On this afternoon they stayed late to work on their jumpers, taking passes from assistant coach Phil Handy and launching threes at the top of the arc. A video of them working out together amassed a quick 23,000 views on Twitter. They’re a tantalizing pairing, mostly because of what they offer on the defensive end.
Despite the late-season drop off that ultimately bled into the playoffs, the Raptors ranked fifth in defence last year. Now, they’ve subtracted DeRozan, a player that for all of his strengths was often a liability on defence, and added Leonard and Green to a group that already included Anunoby, Siakam and Delon Wright, among other strong defenders.
These Raptors are blessed with a unique mix of long and versatile stoppers that can defend or switch onto multiple positions, which should give Nurse a ton of intriguing lineup combinations to work with.
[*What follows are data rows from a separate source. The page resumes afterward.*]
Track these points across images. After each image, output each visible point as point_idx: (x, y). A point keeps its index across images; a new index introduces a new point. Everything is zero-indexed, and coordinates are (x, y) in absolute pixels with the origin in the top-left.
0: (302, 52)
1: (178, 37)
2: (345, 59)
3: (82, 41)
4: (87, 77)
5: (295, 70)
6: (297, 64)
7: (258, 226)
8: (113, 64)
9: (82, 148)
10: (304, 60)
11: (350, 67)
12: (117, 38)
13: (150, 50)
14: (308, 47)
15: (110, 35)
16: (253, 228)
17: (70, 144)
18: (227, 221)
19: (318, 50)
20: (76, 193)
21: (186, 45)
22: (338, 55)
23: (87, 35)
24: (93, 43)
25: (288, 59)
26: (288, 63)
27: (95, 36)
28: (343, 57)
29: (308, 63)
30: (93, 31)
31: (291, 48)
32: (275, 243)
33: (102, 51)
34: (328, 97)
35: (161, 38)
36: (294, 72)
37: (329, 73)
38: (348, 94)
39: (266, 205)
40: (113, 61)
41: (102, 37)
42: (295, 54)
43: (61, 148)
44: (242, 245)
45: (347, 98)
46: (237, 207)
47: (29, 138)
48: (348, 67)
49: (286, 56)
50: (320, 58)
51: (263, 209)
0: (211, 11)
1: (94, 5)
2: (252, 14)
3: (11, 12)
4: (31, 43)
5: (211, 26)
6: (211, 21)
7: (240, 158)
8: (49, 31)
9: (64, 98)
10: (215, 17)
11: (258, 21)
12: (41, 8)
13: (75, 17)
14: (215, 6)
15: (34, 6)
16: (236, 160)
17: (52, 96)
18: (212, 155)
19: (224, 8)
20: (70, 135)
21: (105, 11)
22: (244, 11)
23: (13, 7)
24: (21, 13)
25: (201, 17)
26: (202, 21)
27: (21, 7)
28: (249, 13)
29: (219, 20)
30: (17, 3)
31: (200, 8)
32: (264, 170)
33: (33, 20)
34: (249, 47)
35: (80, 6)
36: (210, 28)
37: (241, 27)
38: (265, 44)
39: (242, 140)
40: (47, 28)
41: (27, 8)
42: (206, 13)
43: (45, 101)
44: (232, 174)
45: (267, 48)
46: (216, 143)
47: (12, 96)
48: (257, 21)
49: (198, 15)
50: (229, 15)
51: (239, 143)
It’s hard to take much from preseason, with so many of the regulars in and out of the lineup, but every once and a while you could catch a glimpse of what this team is capable of on that end. Specifically, Toronto held Utah to 18 points in the second quarter earlier this month and allowed just 11 points in the third quarter against Brooklyn last week. Leonard played all but five minutes of those two quarters.
“I think that’s kind of our potential, the things that we can do,” VanVleet said after the Nets game in Montreal. “The sky’s the limit, on both ends of the floor. We know what we do offensively, that’s kind of our natural thing, but defensively when guys focus and lock in the way we have in a few quarters this pre-season you can see how special we can be.”
Do they believe they’re a different team?
For so many years it’s been a similar story: The Raptors make some small tweak, either in personnel, style or approach, and spend most of the regular season telling us (and probably themselves) that things will turn out differently. But then the playoffs roll around and the result is more or less the same.
Three sweeps in four years. Three consecutive years of being eliminated by LeBron James and the Cavs, including two straight second-round sweeps. The roadblock was very real, they certainly weren’t the only team that couldn’t get past James, but there always seemed to be more to it. They had always refuted the suggestion that LeBron, Cleveland and all their past postseason failures were in their heads, that is until after the Game 4 loss last spring, when a few of the players admitted that, yeah, maybe it was in their head.
These new-look Raptors haven’t even played a real game yet, but there’s something different about the way they’re carrying themselves. For years this was a team that had tempered expectations, at least publically. They would talk about the growth process and getting better each year, avoiding specific targets and certainly staying clear of a word that, up until recently, they’ve had no business using anyways.
Ask any player what the goal is now and they’ll tell you it’s a championship. The word was used more in a two-hour span on media day than during entire seasons that came before it. Whether their newfound confidence is a product of James moving west, or their own off-season shakeup, or – more likely – both isn’t important. What’s important is that they believe they’re good enough to finally put the past behind them and take that next step. Having players like Leonard and Green around, guys that have been part of a championship-winning program in San Antonio, can only help.
A lot is expected of them as a team, more than ever before, but they’re not shying away from it.
“Honestly, when you expect more from yourself than anybody else [external expectations] don’t really matter,” VanVleet said last week. “Every guy in this room expects to win the championship. We expect to win every game, so it can’t be more than that. You can’t expect any more than what we expect from ourselves. So it doesn’t faze us.”
“We’re going to go out and try to win a championship,” Lowry said. “Gold ball trophy, all that stuff, you know? So that’s it.”
Now they’ve got to go out and prove it.